To achieve fault tolerance, DC/OS can run in multiple master configurations. This provides not just system-level fault tolerance but also scheduler-level fault tolerance. DC/OS can even survive node failure during an upgrade with no loss of service.
Zero Downtime Upgrades
DC/OS provides automation for updating services and the systems with zero downtime.
DC/OS services running on Marathon can all be updated with rolling, blue-green, or canary deployment patterns. If the update fails, roll it back with a single click. These powerful tools are critical for minimizing downtime and user interruption.
DC/OS itself also supports zero-downtime upgrades with its powerful installer. Stay up-to-date with the latest open source components with a single combined update.
DC/OS provides a well-tested set of open source components and bakes them all together with a single combined installer.
Mixing and matching open source components can be a pain. You never know which versions will work together or what the side effects of their interactions will be. Let the Mesos experts handle it for you! Get to production quickly and focus on the quality of your products, not the stability of your platform.

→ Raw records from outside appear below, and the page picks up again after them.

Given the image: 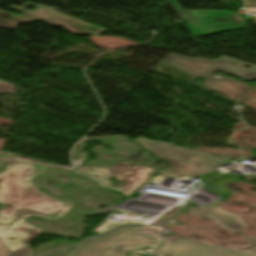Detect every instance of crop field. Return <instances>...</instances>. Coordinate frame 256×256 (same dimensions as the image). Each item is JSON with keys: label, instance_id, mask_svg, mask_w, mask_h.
Segmentation results:
<instances>
[{"label": "crop field", "instance_id": "5a996713", "mask_svg": "<svg viewBox=\"0 0 256 256\" xmlns=\"http://www.w3.org/2000/svg\"><path fill=\"white\" fill-rule=\"evenodd\" d=\"M191 209H193L194 211L198 212L203 216L210 215L213 218L219 219L220 223L230 230L236 231L244 227L243 223L240 222L237 218H235L232 215L226 214L217 206L196 207Z\"/></svg>", "mask_w": 256, "mask_h": 256}, {"label": "crop field", "instance_id": "cbeb9de0", "mask_svg": "<svg viewBox=\"0 0 256 256\" xmlns=\"http://www.w3.org/2000/svg\"><path fill=\"white\" fill-rule=\"evenodd\" d=\"M11 252L6 247V245L3 243V241L0 239V256H11Z\"/></svg>", "mask_w": 256, "mask_h": 256}, {"label": "crop field", "instance_id": "22f410ed", "mask_svg": "<svg viewBox=\"0 0 256 256\" xmlns=\"http://www.w3.org/2000/svg\"><path fill=\"white\" fill-rule=\"evenodd\" d=\"M15 87L0 80V93H15Z\"/></svg>", "mask_w": 256, "mask_h": 256}, {"label": "crop field", "instance_id": "28ad6ade", "mask_svg": "<svg viewBox=\"0 0 256 256\" xmlns=\"http://www.w3.org/2000/svg\"><path fill=\"white\" fill-rule=\"evenodd\" d=\"M239 102H243L247 105L256 108V86L250 92H248L242 99H240Z\"/></svg>", "mask_w": 256, "mask_h": 256}, {"label": "crop field", "instance_id": "3316defc", "mask_svg": "<svg viewBox=\"0 0 256 256\" xmlns=\"http://www.w3.org/2000/svg\"><path fill=\"white\" fill-rule=\"evenodd\" d=\"M237 180H238L237 177L224 175V176L212 181L211 183H209V184H212V185L224 187L223 189L218 190V189L207 187V186H209V184H207L204 187L213 191V192H215V193H217V194H219V195H221V196H223V197H225V198H227V197H229L231 191L224 184L225 183L236 182Z\"/></svg>", "mask_w": 256, "mask_h": 256}, {"label": "crop field", "instance_id": "e52e79f7", "mask_svg": "<svg viewBox=\"0 0 256 256\" xmlns=\"http://www.w3.org/2000/svg\"><path fill=\"white\" fill-rule=\"evenodd\" d=\"M196 20L187 21L195 37L243 29L246 23L231 11L190 10ZM222 27V29H218Z\"/></svg>", "mask_w": 256, "mask_h": 256}, {"label": "crop field", "instance_id": "dd49c442", "mask_svg": "<svg viewBox=\"0 0 256 256\" xmlns=\"http://www.w3.org/2000/svg\"><path fill=\"white\" fill-rule=\"evenodd\" d=\"M93 169L94 171H90ZM154 169L142 167L122 161H118L112 168H97V167H79L74 171L76 174L84 175L99 186L107 189L115 190L128 197L136 188L149 179L148 174ZM109 177H117L120 186L119 188L111 187Z\"/></svg>", "mask_w": 256, "mask_h": 256}, {"label": "crop field", "instance_id": "5142ce71", "mask_svg": "<svg viewBox=\"0 0 256 256\" xmlns=\"http://www.w3.org/2000/svg\"><path fill=\"white\" fill-rule=\"evenodd\" d=\"M0 222H1V223H6V222H7L6 219H5V217L2 215L1 212H0Z\"/></svg>", "mask_w": 256, "mask_h": 256}, {"label": "crop field", "instance_id": "d8731c3e", "mask_svg": "<svg viewBox=\"0 0 256 256\" xmlns=\"http://www.w3.org/2000/svg\"><path fill=\"white\" fill-rule=\"evenodd\" d=\"M250 254L241 249H224L207 246L189 239L177 238L174 242H165L154 253L163 256L164 252L177 253V256H256V243L249 248Z\"/></svg>", "mask_w": 256, "mask_h": 256}, {"label": "crop field", "instance_id": "412701ff", "mask_svg": "<svg viewBox=\"0 0 256 256\" xmlns=\"http://www.w3.org/2000/svg\"><path fill=\"white\" fill-rule=\"evenodd\" d=\"M144 227H125L100 239L88 240L76 246L67 256H125L123 249H141L144 246L154 250L161 244L157 237L135 234Z\"/></svg>", "mask_w": 256, "mask_h": 256}, {"label": "crop field", "instance_id": "f4fd0767", "mask_svg": "<svg viewBox=\"0 0 256 256\" xmlns=\"http://www.w3.org/2000/svg\"><path fill=\"white\" fill-rule=\"evenodd\" d=\"M9 8L23 13L20 16H16L0 10L1 29H16L17 24L41 20L53 26H62L67 31L76 34L99 35L106 30L45 7H39L34 11L24 10L15 5Z\"/></svg>", "mask_w": 256, "mask_h": 256}, {"label": "crop field", "instance_id": "ac0d7876", "mask_svg": "<svg viewBox=\"0 0 256 256\" xmlns=\"http://www.w3.org/2000/svg\"><path fill=\"white\" fill-rule=\"evenodd\" d=\"M162 62L189 74L193 78H204L205 82L202 86L217 91L232 100L240 98L251 88V86L227 77H213V72L221 71L241 77L243 80L247 81L256 79V64L252 65L225 56L213 61L188 58L170 52ZM243 64L250 66L251 69L247 70L243 68Z\"/></svg>", "mask_w": 256, "mask_h": 256}, {"label": "crop field", "instance_id": "8a807250", "mask_svg": "<svg viewBox=\"0 0 256 256\" xmlns=\"http://www.w3.org/2000/svg\"><path fill=\"white\" fill-rule=\"evenodd\" d=\"M7 169L0 174L1 211L8 223H0V237L14 256H33L28 243L43 230L25 222L27 216L36 215L50 220L59 218L73 205L52 198L31 184L34 175L42 174L46 167L26 164L7 155H0Z\"/></svg>", "mask_w": 256, "mask_h": 256}, {"label": "crop field", "instance_id": "34b2d1b8", "mask_svg": "<svg viewBox=\"0 0 256 256\" xmlns=\"http://www.w3.org/2000/svg\"><path fill=\"white\" fill-rule=\"evenodd\" d=\"M135 141L156 157L170 163L171 167L162 171L195 177L211 172L216 169L213 166L228 161L194 149L180 148L168 142L145 138H137Z\"/></svg>", "mask_w": 256, "mask_h": 256}, {"label": "crop field", "instance_id": "d1516ede", "mask_svg": "<svg viewBox=\"0 0 256 256\" xmlns=\"http://www.w3.org/2000/svg\"><path fill=\"white\" fill-rule=\"evenodd\" d=\"M171 3L174 5V7L176 8V10L179 12V14L181 15V17L184 19V21L187 20H193L194 17L191 15V13L189 12V10H182L178 4L177 1L178 0H170Z\"/></svg>", "mask_w": 256, "mask_h": 256}]
</instances>
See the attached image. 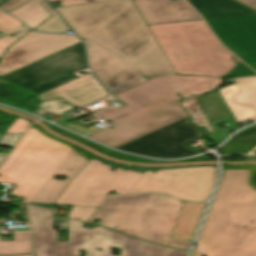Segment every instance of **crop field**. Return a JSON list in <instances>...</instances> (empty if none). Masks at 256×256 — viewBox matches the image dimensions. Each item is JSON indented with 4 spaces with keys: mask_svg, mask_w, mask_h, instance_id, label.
I'll return each mask as SVG.
<instances>
[{
    "mask_svg": "<svg viewBox=\"0 0 256 256\" xmlns=\"http://www.w3.org/2000/svg\"><path fill=\"white\" fill-rule=\"evenodd\" d=\"M200 95H193L181 102L182 107L189 113V115L194 119V123L201 126L204 130L213 133L212 128L204 117L195 97Z\"/></svg>",
    "mask_w": 256,
    "mask_h": 256,
    "instance_id": "21",
    "label": "crop field"
},
{
    "mask_svg": "<svg viewBox=\"0 0 256 256\" xmlns=\"http://www.w3.org/2000/svg\"><path fill=\"white\" fill-rule=\"evenodd\" d=\"M23 25L12 16L0 11V33L2 34H14Z\"/></svg>",
    "mask_w": 256,
    "mask_h": 256,
    "instance_id": "24",
    "label": "crop field"
},
{
    "mask_svg": "<svg viewBox=\"0 0 256 256\" xmlns=\"http://www.w3.org/2000/svg\"><path fill=\"white\" fill-rule=\"evenodd\" d=\"M9 13L20 18L32 29L52 15L41 7L39 0H29Z\"/></svg>",
    "mask_w": 256,
    "mask_h": 256,
    "instance_id": "18",
    "label": "crop field"
},
{
    "mask_svg": "<svg viewBox=\"0 0 256 256\" xmlns=\"http://www.w3.org/2000/svg\"><path fill=\"white\" fill-rule=\"evenodd\" d=\"M148 28L176 74L224 77L238 64L203 20Z\"/></svg>",
    "mask_w": 256,
    "mask_h": 256,
    "instance_id": "7",
    "label": "crop field"
},
{
    "mask_svg": "<svg viewBox=\"0 0 256 256\" xmlns=\"http://www.w3.org/2000/svg\"><path fill=\"white\" fill-rule=\"evenodd\" d=\"M111 167L91 158L53 204H37L54 208L56 203L96 206L110 191L117 194L161 192L197 201H207L216 180V166L160 169L144 174ZM161 180L162 182H159Z\"/></svg>",
    "mask_w": 256,
    "mask_h": 256,
    "instance_id": "3",
    "label": "crop field"
},
{
    "mask_svg": "<svg viewBox=\"0 0 256 256\" xmlns=\"http://www.w3.org/2000/svg\"><path fill=\"white\" fill-rule=\"evenodd\" d=\"M14 241H0V255L31 253L29 233H13Z\"/></svg>",
    "mask_w": 256,
    "mask_h": 256,
    "instance_id": "20",
    "label": "crop field"
},
{
    "mask_svg": "<svg viewBox=\"0 0 256 256\" xmlns=\"http://www.w3.org/2000/svg\"><path fill=\"white\" fill-rule=\"evenodd\" d=\"M55 9L87 39L88 63L112 94L144 80L140 74L175 73L131 0Z\"/></svg>",
    "mask_w": 256,
    "mask_h": 256,
    "instance_id": "2",
    "label": "crop field"
},
{
    "mask_svg": "<svg viewBox=\"0 0 256 256\" xmlns=\"http://www.w3.org/2000/svg\"><path fill=\"white\" fill-rule=\"evenodd\" d=\"M207 22L227 48L256 70V15Z\"/></svg>",
    "mask_w": 256,
    "mask_h": 256,
    "instance_id": "11",
    "label": "crop field"
},
{
    "mask_svg": "<svg viewBox=\"0 0 256 256\" xmlns=\"http://www.w3.org/2000/svg\"><path fill=\"white\" fill-rule=\"evenodd\" d=\"M146 25L202 19L184 0H132Z\"/></svg>",
    "mask_w": 256,
    "mask_h": 256,
    "instance_id": "13",
    "label": "crop field"
},
{
    "mask_svg": "<svg viewBox=\"0 0 256 256\" xmlns=\"http://www.w3.org/2000/svg\"><path fill=\"white\" fill-rule=\"evenodd\" d=\"M8 0H0V6L2 5V4H4L5 2H7Z\"/></svg>",
    "mask_w": 256,
    "mask_h": 256,
    "instance_id": "37",
    "label": "crop field"
},
{
    "mask_svg": "<svg viewBox=\"0 0 256 256\" xmlns=\"http://www.w3.org/2000/svg\"><path fill=\"white\" fill-rule=\"evenodd\" d=\"M33 127H35L37 130H39L43 135H45V136H47V137H49V138H51V139H54V140H56V141H59V142H61V143H63V144H66V143H64V142H62V141H60V140H58V139H56V138H54V137H52V136H50V135H48L45 131H43L40 127H38L37 125H33ZM66 145H68V144H66ZM68 146H70V145H68ZM72 149H74L77 153H79L80 155H82L83 157H85L86 159H90L93 155H91V154H89V153H87V152H84V151H82V150H80V149H77V148H75V147H73V146H70Z\"/></svg>",
    "mask_w": 256,
    "mask_h": 256,
    "instance_id": "30",
    "label": "crop field"
},
{
    "mask_svg": "<svg viewBox=\"0 0 256 256\" xmlns=\"http://www.w3.org/2000/svg\"><path fill=\"white\" fill-rule=\"evenodd\" d=\"M26 1L27 0H10L4 5H2L0 8L9 12Z\"/></svg>",
    "mask_w": 256,
    "mask_h": 256,
    "instance_id": "32",
    "label": "crop field"
},
{
    "mask_svg": "<svg viewBox=\"0 0 256 256\" xmlns=\"http://www.w3.org/2000/svg\"><path fill=\"white\" fill-rule=\"evenodd\" d=\"M86 68L83 45L80 42L9 73L3 78L20 84L37 95L79 77L76 72Z\"/></svg>",
    "mask_w": 256,
    "mask_h": 256,
    "instance_id": "8",
    "label": "crop field"
},
{
    "mask_svg": "<svg viewBox=\"0 0 256 256\" xmlns=\"http://www.w3.org/2000/svg\"><path fill=\"white\" fill-rule=\"evenodd\" d=\"M0 83H9V82L6 81V80H3V79L0 77Z\"/></svg>",
    "mask_w": 256,
    "mask_h": 256,
    "instance_id": "36",
    "label": "crop field"
},
{
    "mask_svg": "<svg viewBox=\"0 0 256 256\" xmlns=\"http://www.w3.org/2000/svg\"><path fill=\"white\" fill-rule=\"evenodd\" d=\"M205 18H221L256 14L235 0H188Z\"/></svg>",
    "mask_w": 256,
    "mask_h": 256,
    "instance_id": "16",
    "label": "crop field"
},
{
    "mask_svg": "<svg viewBox=\"0 0 256 256\" xmlns=\"http://www.w3.org/2000/svg\"><path fill=\"white\" fill-rule=\"evenodd\" d=\"M197 243L208 256H256V166H223Z\"/></svg>",
    "mask_w": 256,
    "mask_h": 256,
    "instance_id": "4",
    "label": "crop field"
},
{
    "mask_svg": "<svg viewBox=\"0 0 256 256\" xmlns=\"http://www.w3.org/2000/svg\"><path fill=\"white\" fill-rule=\"evenodd\" d=\"M57 100L58 99H56V100H49V101H45L43 103L38 104L37 106L40 109L35 111V112H33V113L37 114L39 116L44 117L41 114H43V113H45L47 111H50V112H52V113L62 117V116H64L63 113H65V112L75 108V107L69 105L68 103H66L65 101L59 103Z\"/></svg>",
    "mask_w": 256,
    "mask_h": 256,
    "instance_id": "22",
    "label": "crop field"
},
{
    "mask_svg": "<svg viewBox=\"0 0 256 256\" xmlns=\"http://www.w3.org/2000/svg\"><path fill=\"white\" fill-rule=\"evenodd\" d=\"M199 250H200V249H199ZM199 250H198V248H197L196 245H195L194 250H193L191 256H203V254H202Z\"/></svg>",
    "mask_w": 256,
    "mask_h": 256,
    "instance_id": "34",
    "label": "crop field"
},
{
    "mask_svg": "<svg viewBox=\"0 0 256 256\" xmlns=\"http://www.w3.org/2000/svg\"><path fill=\"white\" fill-rule=\"evenodd\" d=\"M222 84L221 78L168 74L148 80L118 95L128 106L111 107L98 114L99 121L112 120L106 128L88 137L126 152L154 158L198 154L183 146L202 136L180 101L204 94ZM202 138V137H201Z\"/></svg>",
    "mask_w": 256,
    "mask_h": 256,
    "instance_id": "1",
    "label": "crop field"
},
{
    "mask_svg": "<svg viewBox=\"0 0 256 256\" xmlns=\"http://www.w3.org/2000/svg\"><path fill=\"white\" fill-rule=\"evenodd\" d=\"M251 69L245 66L243 63H239L232 71H230L225 77L233 78L239 76L255 75Z\"/></svg>",
    "mask_w": 256,
    "mask_h": 256,
    "instance_id": "26",
    "label": "crop field"
},
{
    "mask_svg": "<svg viewBox=\"0 0 256 256\" xmlns=\"http://www.w3.org/2000/svg\"><path fill=\"white\" fill-rule=\"evenodd\" d=\"M30 123L32 122L24 118L18 117L6 133H23Z\"/></svg>",
    "mask_w": 256,
    "mask_h": 256,
    "instance_id": "28",
    "label": "crop field"
},
{
    "mask_svg": "<svg viewBox=\"0 0 256 256\" xmlns=\"http://www.w3.org/2000/svg\"><path fill=\"white\" fill-rule=\"evenodd\" d=\"M64 127L69 128V129H71L73 131H76L78 133H81L83 135L90 134V133H92L94 131H97V130L101 129L100 127H98L96 125H93V126L87 128V129H85L80 124H78V125L71 124V125L64 126Z\"/></svg>",
    "mask_w": 256,
    "mask_h": 256,
    "instance_id": "29",
    "label": "crop field"
},
{
    "mask_svg": "<svg viewBox=\"0 0 256 256\" xmlns=\"http://www.w3.org/2000/svg\"><path fill=\"white\" fill-rule=\"evenodd\" d=\"M53 130H55V131H57L59 133H62L64 135L68 136V137H71V138H73L75 140H78V141H80L82 143H85V144H87V145H89V146H91V147H93V148H95V149H97V150H99V151H101V152H103L105 154H108V155H110L112 157H116V158H120V159H125V160H129V161H133V162H140V163H161V162H163V161L149 160V159H145V158H141V157H137V156H133V155H128V154L113 152V151H111L109 149H106V148H104L102 146L94 144V143H92V142H90V141H88V140H86L84 138H81V137H79V136H77V135H75V134H73L71 132H68V131L60 128V127H57V128H55ZM183 161H194V158L186 159V160H183ZM168 162H179V161H168Z\"/></svg>",
    "mask_w": 256,
    "mask_h": 256,
    "instance_id": "19",
    "label": "crop field"
},
{
    "mask_svg": "<svg viewBox=\"0 0 256 256\" xmlns=\"http://www.w3.org/2000/svg\"><path fill=\"white\" fill-rule=\"evenodd\" d=\"M112 247L121 248V256H186V251L175 250L137 240L109 229L94 228L93 256H112ZM102 248V251H98Z\"/></svg>",
    "mask_w": 256,
    "mask_h": 256,
    "instance_id": "12",
    "label": "crop field"
},
{
    "mask_svg": "<svg viewBox=\"0 0 256 256\" xmlns=\"http://www.w3.org/2000/svg\"><path fill=\"white\" fill-rule=\"evenodd\" d=\"M221 151L223 154L247 153V145L234 139L228 142Z\"/></svg>",
    "mask_w": 256,
    "mask_h": 256,
    "instance_id": "25",
    "label": "crop field"
},
{
    "mask_svg": "<svg viewBox=\"0 0 256 256\" xmlns=\"http://www.w3.org/2000/svg\"><path fill=\"white\" fill-rule=\"evenodd\" d=\"M59 1L61 6L90 3V2H99L107 0H49V2Z\"/></svg>",
    "mask_w": 256,
    "mask_h": 256,
    "instance_id": "31",
    "label": "crop field"
},
{
    "mask_svg": "<svg viewBox=\"0 0 256 256\" xmlns=\"http://www.w3.org/2000/svg\"><path fill=\"white\" fill-rule=\"evenodd\" d=\"M206 204L184 202L170 239L192 241Z\"/></svg>",
    "mask_w": 256,
    "mask_h": 256,
    "instance_id": "17",
    "label": "crop field"
},
{
    "mask_svg": "<svg viewBox=\"0 0 256 256\" xmlns=\"http://www.w3.org/2000/svg\"><path fill=\"white\" fill-rule=\"evenodd\" d=\"M80 40L73 36L32 31L10 47L0 64V76L71 46Z\"/></svg>",
    "mask_w": 256,
    "mask_h": 256,
    "instance_id": "10",
    "label": "crop field"
},
{
    "mask_svg": "<svg viewBox=\"0 0 256 256\" xmlns=\"http://www.w3.org/2000/svg\"><path fill=\"white\" fill-rule=\"evenodd\" d=\"M41 1L45 9L55 13V15L52 18H50L48 21H46L44 24H42L40 27H38L36 30L46 31V32H63V31L69 30L67 25L62 21L59 15L49 7L47 2L45 0H41Z\"/></svg>",
    "mask_w": 256,
    "mask_h": 256,
    "instance_id": "23",
    "label": "crop field"
},
{
    "mask_svg": "<svg viewBox=\"0 0 256 256\" xmlns=\"http://www.w3.org/2000/svg\"><path fill=\"white\" fill-rule=\"evenodd\" d=\"M33 234L35 256H79V250L92 256L93 229H83V222L69 219V242H57L58 231L52 230L51 210L26 205Z\"/></svg>",
    "mask_w": 256,
    "mask_h": 256,
    "instance_id": "9",
    "label": "crop field"
},
{
    "mask_svg": "<svg viewBox=\"0 0 256 256\" xmlns=\"http://www.w3.org/2000/svg\"><path fill=\"white\" fill-rule=\"evenodd\" d=\"M241 1L242 3L256 9V0H239Z\"/></svg>",
    "mask_w": 256,
    "mask_h": 256,
    "instance_id": "33",
    "label": "crop field"
},
{
    "mask_svg": "<svg viewBox=\"0 0 256 256\" xmlns=\"http://www.w3.org/2000/svg\"><path fill=\"white\" fill-rule=\"evenodd\" d=\"M235 83L219 90L237 123L256 121V76L234 79Z\"/></svg>",
    "mask_w": 256,
    "mask_h": 256,
    "instance_id": "14",
    "label": "crop field"
},
{
    "mask_svg": "<svg viewBox=\"0 0 256 256\" xmlns=\"http://www.w3.org/2000/svg\"><path fill=\"white\" fill-rule=\"evenodd\" d=\"M107 95L101 83L90 73L41 93L37 97L39 100L62 97L71 104L83 107Z\"/></svg>",
    "mask_w": 256,
    "mask_h": 256,
    "instance_id": "15",
    "label": "crop field"
},
{
    "mask_svg": "<svg viewBox=\"0 0 256 256\" xmlns=\"http://www.w3.org/2000/svg\"><path fill=\"white\" fill-rule=\"evenodd\" d=\"M17 256H31V255H17Z\"/></svg>",
    "mask_w": 256,
    "mask_h": 256,
    "instance_id": "38",
    "label": "crop field"
},
{
    "mask_svg": "<svg viewBox=\"0 0 256 256\" xmlns=\"http://www.w3.org/2000/svg\"><path fill=\"white\" fill-rule=\"evenodd\" d=\"M88 160L71 148L31 129L0 167V182L14 184L23 202L53 203ZM54 176H68L60 181Z\"/></svg>",
    "mask_w": 256,
    "mask_h": 256,
    "instance_id": "5",
    "label": "crop field"
},
{
    "mask_svg": "<svg viewBox=\"0 0 256 256\" xmlns=\"http://www.w3.org/2000/svg\"><path fill=\"white\" fill-rule=\"evenodd\" d=\"M182 202L160 194L110 196L89 220L145 240L188 250L192 242L170 240ZM97 208L72 206L67 216L87 221Z\"/></svg>",
    "mask_w": 256,
    "mask_h": 256,
    "instance_id": "6",
    "label": "crop field"
},
{
    "mask_svg": "<svg viewBox=\"0 0 256 256\" xmlns=\"http://www.w3.org/2000/svg\"><path fill=\"white\" fill-rule=\"evenodd\" d=\"M3 134L0 133V138L2 137Z\"/></svg>",
    "mask_w": 256,
    "mask_h": 256,
    "instance_id": "39",
    "label": "crop field"
},
{
    "mask_svg": "<svg viewBox=\"0 0 256 256\" xmlns=\"http://www.w3.org/2000/svg\"><path fill=\"white\" fill-rule=\"evenodd\" d=\"M201 160H209L207 157H198V158H195V161H201Z\"/></svg>",
    "mask_w": 256,
    "mask_h": 256,
    "instance_id": "35",
    "label": "crop field"
},
{
    "mask_svg": "<svg viewBox=\"0 0 256 256\" xmlns=\"http://www.w3.org/2000/svg\"><path fill=\"white\" fill-rule=\"evenodd\" d=\"M29 29H23L18 34H16L14 37H7L3 36L0 38V56L5 53L7 50V47L11 45L13 42H15L18 38H20L22 35H24Z\"/></svg>",
    "mask_w": 256,
    "mask_h": 256,
    "instance_id": "27",
    "label": "crop field"
}]
</instances>
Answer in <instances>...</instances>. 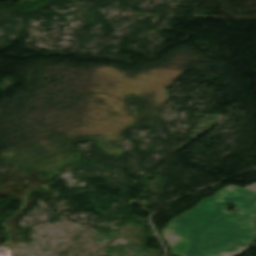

Service Discovery and Load Balancing
DC/OS includes several options for automating service discovery and load balancing.
Distributed services create distributed problems, but you don’t have to solve them all yourself. DC/OS includes automatic DNS endpoint generation, an API for service lookup, transport layer (L4) virtual IP proxying for high speed internal communication, and application layer (L7) load balancing for external-facing services.